Even while in transit to London airport, he could tell that there were problems with his luggage. Photo / Getty Images
Passengers flying from Europe have gone to great lengths to be reunited with lost luggage, but they do not expect to have to return to retrieve it.
A passenger Jamie O’Grady says that is exactly the advice that American Airlines has given him.
After returning to his home in North Carolina from a trip to Europe, O’Grady received a text message from a stranger with a picture of his case. Unfortunately, it was still in a bunch of others at the baggage claim at London Heathrow.
He contacted the carrier who – to his surprise – suggested that it would be easier if he himself “took down to the airport”. This was despite the fact that it was 6500 km away.
O’Grady returned from Faro Airport, Portugal – without luggage – July 10. He flew via Heathrow with codeshare partner Finnair.
Even while in transit to London airport, he could tell that there were problems with his luggage.
“I was just completely overwhelmed by how much luggage was in that luggage storage area. I thought to myself, ‘I’m not super sure my luggage will even be transferred behind the scenes for tomorrow’s flight,” he told Insider.
O’Grady was right.
He said he spent over an hour at Raleigh-Durham International, but his luggage was a no-show. Without any update, the airline regretted that the luggage had never been scanned through.

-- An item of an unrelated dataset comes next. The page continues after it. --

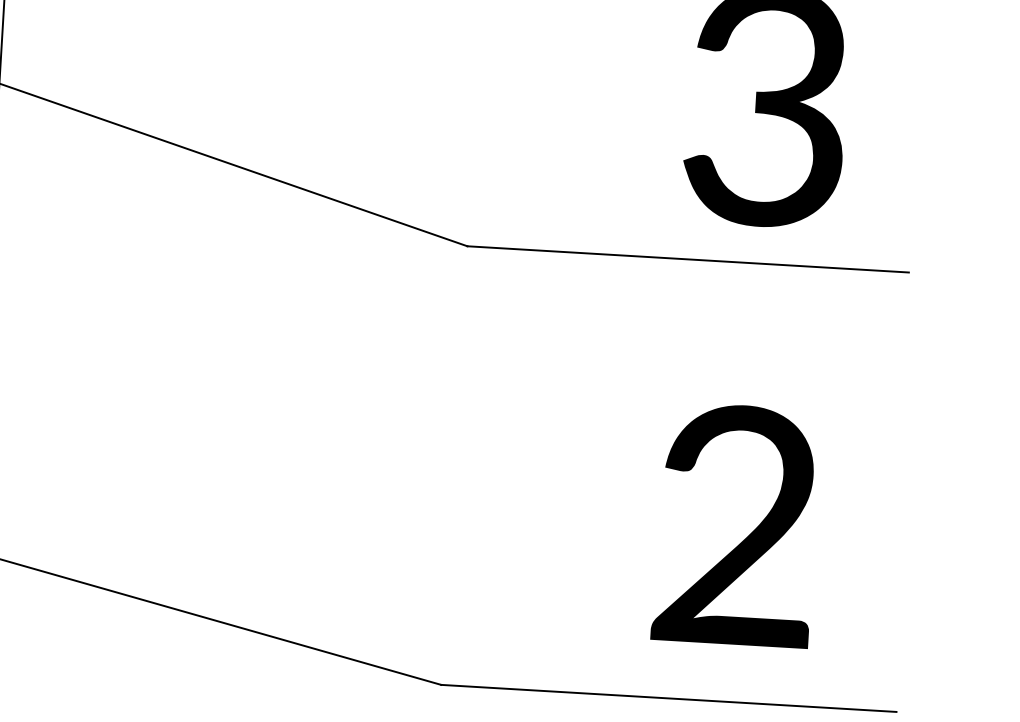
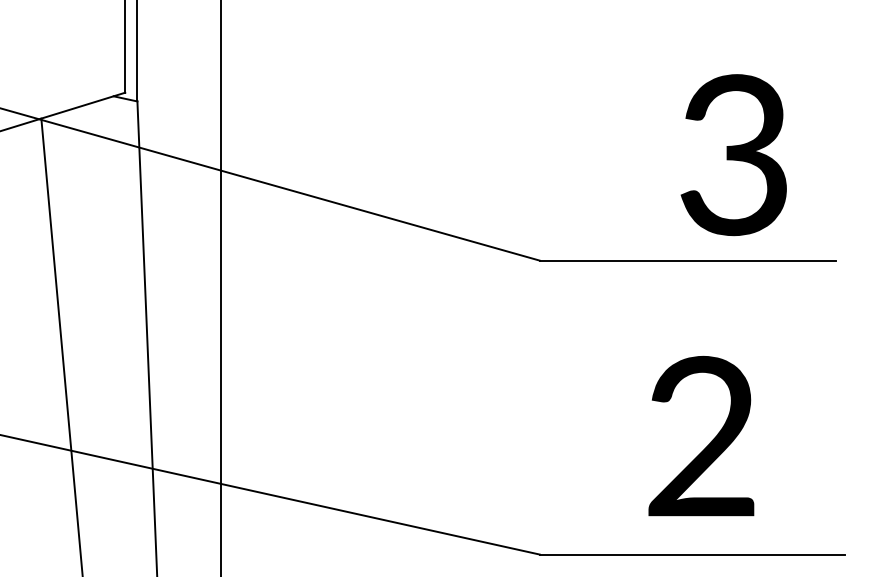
text: (736, 525) -> (701, 436), moved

Despite sharing the trip with 30 of his colleagues, he was the only one who lost his luggage – both.
After being contacted with photos of his lost belongings, he thought it would be an easy process to be reunited with his luggage.
American Airlines customer service also thought so, provided he could return to London:
“We suggest you take the trip down to the airport to get this fixed ASAP,” the airline wrote.
Astonished and a little annoyed – O’Grady shared the conversation via Twitter.
To add insult to injury, the airline replied: “We have responded to your DMs. See you there!”
The exchange went viral, with passengers piling up to share their problems with broken luggage and disbelief in the response.
O’Grady was eventually reunited with the case on July 15, almost a week after the incident.
“I have traveled all over the world,” he told Insider. – I’ve never seen anything like it.
In April, a report from the US Department of Transportation found that almost one in every 140 bags on flights operated by American Airlines was abused.
This is higher than the proportion of luggage abused by most other airlines flying transatlantic routes.
American Airlines was contacted for comment regarding the strange exchange.